Salih Tuna'dan Ertuğrul Özkök'e mizah dersi

Sabah gazetesi yazarı Salih Tuna köşe yazısında gazetecilik tarihi boyunca cuntacıların emriyle tetikçilik yapan Hürriyet gazetesi yazarı Ertuğrul Özkök’e mizah dersi verdi.

Tuna, “Eleman taze de olsa muhalif ama her şeyden evvel tacir. "Yandaş" dediklerinin alayını toplasan servetine ulaşamaz, o derece. Ertuğrul Özkök'ün umarım mizah zevki "filozof" zevki gibi değildir” ifadelerini kullandı.

Son zamanların çok konuşulan kitaplarından “Kafasını Kaybeden Adam”ı kaleme alan Sabah yazarı Salih Tuna, Ertuğrul Özkök'e yönelik olarak “Ertuğrul Özkök, "Kafasını Kaybeden Adam"la ilgili görüşünü, "Bir gün iktidardakilerle ilgili böyle mizah kitapları da yazılmaya başlanırsa..." yazacağım demiş. Elan mizah dergilerinde ne yapıldığını sanıyor? Ertuğrul Özkök bir de "Mizah daha çok iktidara muhaliftir" demiş ki, haklıdır. "Küresel iktidar yandaşlarına" karşı ben de onu yapmaya çalışıyorum zaten. Sadece Biden'ın konuşması bile ne demek istediğimi anlatmaya yeter.” ifadelerini kullandı.
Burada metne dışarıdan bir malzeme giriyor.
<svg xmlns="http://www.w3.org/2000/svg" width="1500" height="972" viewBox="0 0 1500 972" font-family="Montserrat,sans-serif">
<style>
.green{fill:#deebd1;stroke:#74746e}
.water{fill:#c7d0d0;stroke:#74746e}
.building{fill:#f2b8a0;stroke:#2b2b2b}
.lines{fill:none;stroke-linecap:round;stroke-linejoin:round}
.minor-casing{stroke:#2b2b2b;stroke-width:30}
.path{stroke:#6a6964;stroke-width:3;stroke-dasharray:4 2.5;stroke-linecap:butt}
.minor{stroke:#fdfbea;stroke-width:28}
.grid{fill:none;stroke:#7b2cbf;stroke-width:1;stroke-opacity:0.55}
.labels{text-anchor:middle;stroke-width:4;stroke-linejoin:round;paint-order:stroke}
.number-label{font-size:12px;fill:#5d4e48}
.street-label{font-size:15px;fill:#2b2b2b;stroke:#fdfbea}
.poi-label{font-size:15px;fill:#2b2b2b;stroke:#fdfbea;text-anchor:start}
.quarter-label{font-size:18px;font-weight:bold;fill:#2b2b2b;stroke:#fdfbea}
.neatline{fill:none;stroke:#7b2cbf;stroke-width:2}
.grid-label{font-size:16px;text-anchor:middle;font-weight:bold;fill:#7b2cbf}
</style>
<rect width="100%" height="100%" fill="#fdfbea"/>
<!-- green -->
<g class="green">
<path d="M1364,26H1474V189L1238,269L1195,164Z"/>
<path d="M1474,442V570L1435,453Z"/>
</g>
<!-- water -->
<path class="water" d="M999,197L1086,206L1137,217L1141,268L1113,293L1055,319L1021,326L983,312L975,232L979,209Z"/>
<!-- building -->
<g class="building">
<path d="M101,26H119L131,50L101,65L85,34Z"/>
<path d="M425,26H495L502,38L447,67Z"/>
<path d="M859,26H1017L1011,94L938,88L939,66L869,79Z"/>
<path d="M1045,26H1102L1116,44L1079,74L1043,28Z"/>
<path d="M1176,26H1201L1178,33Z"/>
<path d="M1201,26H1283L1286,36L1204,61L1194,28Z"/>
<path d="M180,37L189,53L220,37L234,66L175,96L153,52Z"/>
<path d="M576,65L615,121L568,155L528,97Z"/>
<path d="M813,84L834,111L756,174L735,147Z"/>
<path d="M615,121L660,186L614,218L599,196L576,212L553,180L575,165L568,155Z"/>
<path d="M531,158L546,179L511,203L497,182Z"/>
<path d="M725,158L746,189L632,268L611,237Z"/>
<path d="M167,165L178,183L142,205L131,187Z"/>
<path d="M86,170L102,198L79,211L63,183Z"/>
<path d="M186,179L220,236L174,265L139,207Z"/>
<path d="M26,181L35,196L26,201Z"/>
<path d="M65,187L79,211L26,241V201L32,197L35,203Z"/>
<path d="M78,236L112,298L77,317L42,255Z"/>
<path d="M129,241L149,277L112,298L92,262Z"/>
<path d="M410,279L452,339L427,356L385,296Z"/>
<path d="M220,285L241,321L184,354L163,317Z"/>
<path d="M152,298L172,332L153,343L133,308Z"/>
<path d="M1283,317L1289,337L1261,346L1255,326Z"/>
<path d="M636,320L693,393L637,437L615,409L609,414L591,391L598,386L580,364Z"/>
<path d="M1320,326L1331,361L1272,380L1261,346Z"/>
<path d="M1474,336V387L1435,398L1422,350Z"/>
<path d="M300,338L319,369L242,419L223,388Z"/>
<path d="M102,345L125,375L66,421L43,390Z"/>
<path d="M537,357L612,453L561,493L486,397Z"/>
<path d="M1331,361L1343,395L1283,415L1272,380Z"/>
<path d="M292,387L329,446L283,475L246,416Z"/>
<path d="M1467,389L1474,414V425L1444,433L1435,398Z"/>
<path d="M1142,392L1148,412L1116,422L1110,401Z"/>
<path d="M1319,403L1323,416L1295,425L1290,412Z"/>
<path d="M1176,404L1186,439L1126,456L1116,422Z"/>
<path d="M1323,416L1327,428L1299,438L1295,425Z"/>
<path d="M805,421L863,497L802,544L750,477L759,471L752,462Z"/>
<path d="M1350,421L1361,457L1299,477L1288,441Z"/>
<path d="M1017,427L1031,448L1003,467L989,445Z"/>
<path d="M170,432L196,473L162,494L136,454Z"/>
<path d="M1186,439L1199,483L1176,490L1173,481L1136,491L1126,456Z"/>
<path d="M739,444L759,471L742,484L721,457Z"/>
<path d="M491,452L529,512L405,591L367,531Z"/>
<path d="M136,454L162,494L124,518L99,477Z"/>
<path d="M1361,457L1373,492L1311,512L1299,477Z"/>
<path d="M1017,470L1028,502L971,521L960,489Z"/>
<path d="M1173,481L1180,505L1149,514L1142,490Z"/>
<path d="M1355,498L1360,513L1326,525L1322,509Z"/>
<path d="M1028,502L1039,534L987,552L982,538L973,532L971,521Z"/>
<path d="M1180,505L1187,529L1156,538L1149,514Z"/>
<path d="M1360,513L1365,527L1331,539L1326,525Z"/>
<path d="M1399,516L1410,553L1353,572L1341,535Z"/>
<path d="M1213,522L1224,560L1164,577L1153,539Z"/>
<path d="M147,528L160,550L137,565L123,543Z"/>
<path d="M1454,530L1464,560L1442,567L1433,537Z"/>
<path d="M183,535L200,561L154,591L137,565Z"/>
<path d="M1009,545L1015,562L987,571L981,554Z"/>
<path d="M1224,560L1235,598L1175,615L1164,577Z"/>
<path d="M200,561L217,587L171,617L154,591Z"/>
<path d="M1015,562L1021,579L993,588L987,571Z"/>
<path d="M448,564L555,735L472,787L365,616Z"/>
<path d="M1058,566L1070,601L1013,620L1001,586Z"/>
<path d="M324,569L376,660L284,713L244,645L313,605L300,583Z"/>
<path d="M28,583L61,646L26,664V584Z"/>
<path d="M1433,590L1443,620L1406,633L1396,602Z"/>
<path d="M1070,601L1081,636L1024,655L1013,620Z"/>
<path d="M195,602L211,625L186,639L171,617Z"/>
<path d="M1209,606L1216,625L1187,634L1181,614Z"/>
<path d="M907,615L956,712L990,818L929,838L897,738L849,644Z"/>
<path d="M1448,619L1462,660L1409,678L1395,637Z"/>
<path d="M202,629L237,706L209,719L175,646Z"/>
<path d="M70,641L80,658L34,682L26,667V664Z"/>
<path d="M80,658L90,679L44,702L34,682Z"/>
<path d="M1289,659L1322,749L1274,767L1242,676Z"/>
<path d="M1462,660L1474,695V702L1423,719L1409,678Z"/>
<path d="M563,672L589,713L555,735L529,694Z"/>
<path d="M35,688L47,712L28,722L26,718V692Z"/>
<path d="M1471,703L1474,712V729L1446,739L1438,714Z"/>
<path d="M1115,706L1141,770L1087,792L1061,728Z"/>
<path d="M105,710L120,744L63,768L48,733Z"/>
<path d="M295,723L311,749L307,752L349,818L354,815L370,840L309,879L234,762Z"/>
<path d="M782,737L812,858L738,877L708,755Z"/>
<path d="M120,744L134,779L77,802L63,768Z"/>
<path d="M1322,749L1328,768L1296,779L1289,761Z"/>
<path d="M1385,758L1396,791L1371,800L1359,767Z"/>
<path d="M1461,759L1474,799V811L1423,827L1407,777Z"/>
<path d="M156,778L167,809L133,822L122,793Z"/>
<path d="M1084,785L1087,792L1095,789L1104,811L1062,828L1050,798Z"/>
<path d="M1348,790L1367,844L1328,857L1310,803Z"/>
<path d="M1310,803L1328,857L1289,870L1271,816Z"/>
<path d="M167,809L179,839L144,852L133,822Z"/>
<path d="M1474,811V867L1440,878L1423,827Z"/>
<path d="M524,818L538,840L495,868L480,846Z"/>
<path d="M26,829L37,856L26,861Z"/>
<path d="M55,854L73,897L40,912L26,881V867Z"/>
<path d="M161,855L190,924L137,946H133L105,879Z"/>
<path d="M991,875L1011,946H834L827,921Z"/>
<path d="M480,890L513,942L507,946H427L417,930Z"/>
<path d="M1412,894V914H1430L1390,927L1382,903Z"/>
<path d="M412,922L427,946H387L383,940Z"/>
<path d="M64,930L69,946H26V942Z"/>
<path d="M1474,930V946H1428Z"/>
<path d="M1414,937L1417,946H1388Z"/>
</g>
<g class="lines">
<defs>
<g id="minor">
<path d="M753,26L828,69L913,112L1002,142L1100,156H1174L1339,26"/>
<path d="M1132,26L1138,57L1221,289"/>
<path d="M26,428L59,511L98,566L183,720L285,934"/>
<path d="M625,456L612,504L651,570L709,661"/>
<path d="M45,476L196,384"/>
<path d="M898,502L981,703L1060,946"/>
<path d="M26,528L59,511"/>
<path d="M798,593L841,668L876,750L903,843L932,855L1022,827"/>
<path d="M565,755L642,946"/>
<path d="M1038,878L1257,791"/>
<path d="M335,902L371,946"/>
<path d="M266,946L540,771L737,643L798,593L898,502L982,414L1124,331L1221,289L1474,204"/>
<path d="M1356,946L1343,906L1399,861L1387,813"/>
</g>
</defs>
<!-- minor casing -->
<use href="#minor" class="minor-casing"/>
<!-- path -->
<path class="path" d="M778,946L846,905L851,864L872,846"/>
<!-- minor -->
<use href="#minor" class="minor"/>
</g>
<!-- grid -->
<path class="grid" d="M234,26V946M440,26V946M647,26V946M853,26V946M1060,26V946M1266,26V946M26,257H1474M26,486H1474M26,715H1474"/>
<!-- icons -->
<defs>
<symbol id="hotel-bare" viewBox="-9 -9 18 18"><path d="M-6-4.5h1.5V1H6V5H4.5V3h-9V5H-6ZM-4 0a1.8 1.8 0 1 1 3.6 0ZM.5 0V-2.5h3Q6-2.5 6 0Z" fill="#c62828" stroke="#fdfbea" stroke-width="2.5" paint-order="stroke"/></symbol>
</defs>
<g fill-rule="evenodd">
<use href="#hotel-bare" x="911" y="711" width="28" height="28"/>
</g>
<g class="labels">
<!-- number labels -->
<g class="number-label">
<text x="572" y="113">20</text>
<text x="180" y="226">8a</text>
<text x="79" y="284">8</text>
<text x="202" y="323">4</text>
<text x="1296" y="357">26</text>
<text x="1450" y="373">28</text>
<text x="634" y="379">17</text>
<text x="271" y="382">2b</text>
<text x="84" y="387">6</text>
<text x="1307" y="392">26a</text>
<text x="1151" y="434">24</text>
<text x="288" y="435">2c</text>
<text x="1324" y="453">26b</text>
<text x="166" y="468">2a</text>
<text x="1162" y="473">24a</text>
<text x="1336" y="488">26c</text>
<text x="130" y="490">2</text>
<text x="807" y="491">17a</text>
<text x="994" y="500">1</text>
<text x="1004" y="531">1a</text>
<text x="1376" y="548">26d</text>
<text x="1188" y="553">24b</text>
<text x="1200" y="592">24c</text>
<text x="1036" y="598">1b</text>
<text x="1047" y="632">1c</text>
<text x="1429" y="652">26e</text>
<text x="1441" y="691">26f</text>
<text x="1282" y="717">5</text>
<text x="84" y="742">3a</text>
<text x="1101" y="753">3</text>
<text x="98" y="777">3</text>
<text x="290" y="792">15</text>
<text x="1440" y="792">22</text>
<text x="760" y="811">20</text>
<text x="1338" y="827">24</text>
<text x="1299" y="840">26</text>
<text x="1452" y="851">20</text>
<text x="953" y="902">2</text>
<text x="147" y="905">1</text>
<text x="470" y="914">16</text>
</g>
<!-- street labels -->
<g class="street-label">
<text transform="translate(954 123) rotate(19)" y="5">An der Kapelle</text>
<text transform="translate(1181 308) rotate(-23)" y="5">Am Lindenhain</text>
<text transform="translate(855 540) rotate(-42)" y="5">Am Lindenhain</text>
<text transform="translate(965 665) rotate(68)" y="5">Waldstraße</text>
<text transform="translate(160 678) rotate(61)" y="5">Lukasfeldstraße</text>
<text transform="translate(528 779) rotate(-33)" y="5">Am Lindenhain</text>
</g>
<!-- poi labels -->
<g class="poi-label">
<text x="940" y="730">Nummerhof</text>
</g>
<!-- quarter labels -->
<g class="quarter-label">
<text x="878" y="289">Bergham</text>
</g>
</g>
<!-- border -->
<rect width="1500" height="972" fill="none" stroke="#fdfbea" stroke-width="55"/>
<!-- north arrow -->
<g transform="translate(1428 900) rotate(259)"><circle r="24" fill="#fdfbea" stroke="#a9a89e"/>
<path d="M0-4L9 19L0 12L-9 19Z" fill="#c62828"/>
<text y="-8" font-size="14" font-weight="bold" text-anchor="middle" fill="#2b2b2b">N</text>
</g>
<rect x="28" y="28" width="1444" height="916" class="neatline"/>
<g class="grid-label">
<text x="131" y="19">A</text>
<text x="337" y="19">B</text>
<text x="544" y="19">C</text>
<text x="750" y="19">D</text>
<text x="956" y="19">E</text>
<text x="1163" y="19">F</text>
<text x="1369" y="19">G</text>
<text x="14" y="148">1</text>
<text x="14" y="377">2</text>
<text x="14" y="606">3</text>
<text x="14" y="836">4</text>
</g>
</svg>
İşte Salih Tuna'nın yazısından ilgili bölüm:

Yıllar yılı algı operasyonlarıyla işlemden geçirdikleri kitleyi ne verseler yiyecekleri kıvama getirdiler.
Kitle bu denli müsait olunca haliyle görenin ağzı sulanıyor.
Bunlardan biri (Ertuğrul Özkök'ün nerdeyse filozof katına çıkarttığı eski AKP'li taze muhalif) de tezgahını açmış.
Daha "yed-i emin"e "yedi yemin" diyecek kadar cahil; lakin masasının üzerinde anlattıklarıyla alakasız da olsa tuğla kadar Nietzsche var.
Dedim ya kitle müsait. Çektiği video anında trend oluyor. Anlattıkları da "Türkiye'de herkes aç, herkes işsiz" lakırdılarından ibaret.
Eleman taze de olsa muhalif ama her şeyden evvel tacir. "Yandaş" dediklerinin alayını toplasan servetine ulaşamaz, o derece.
Ertuğrul Özkök'ün umarım mizah zevki "filozof" zevki gibi değildir.
Zira, dünkü köşesinde "Kafasını Kaybeden Adam" romanımdan bahisle mizahı sevdiğini söylüyor.
Ben de çok severim ama hiç faydasını görmedim.
Brecht'den uyarladığım bir oyunum nedeniyle 4 yılla yargılandım. Senaryosunu yazdığım yurt dışında ödül alan bir film yüzünden dönemin genelkurmayı "muhtıra" verdi nerdeyse. Dergi çıkarttım kapatıldı. Kitap yayımladım toplatıldı...
Hülasa, mizahın bedelini ödedim. Buna rağmen bırakamadım. Tiryakilik işte.
Ertuğrul Özkök, "Kafasını Kaybeden Adam"la ilgili görüşünü, "Bir gün iktidardakilerle ilgili böyle mizah kitapları da yazılmaya başlanırsa..." yazacağım demiş.
Elan mizah dergilerinde ne yapıldığını sanıyor?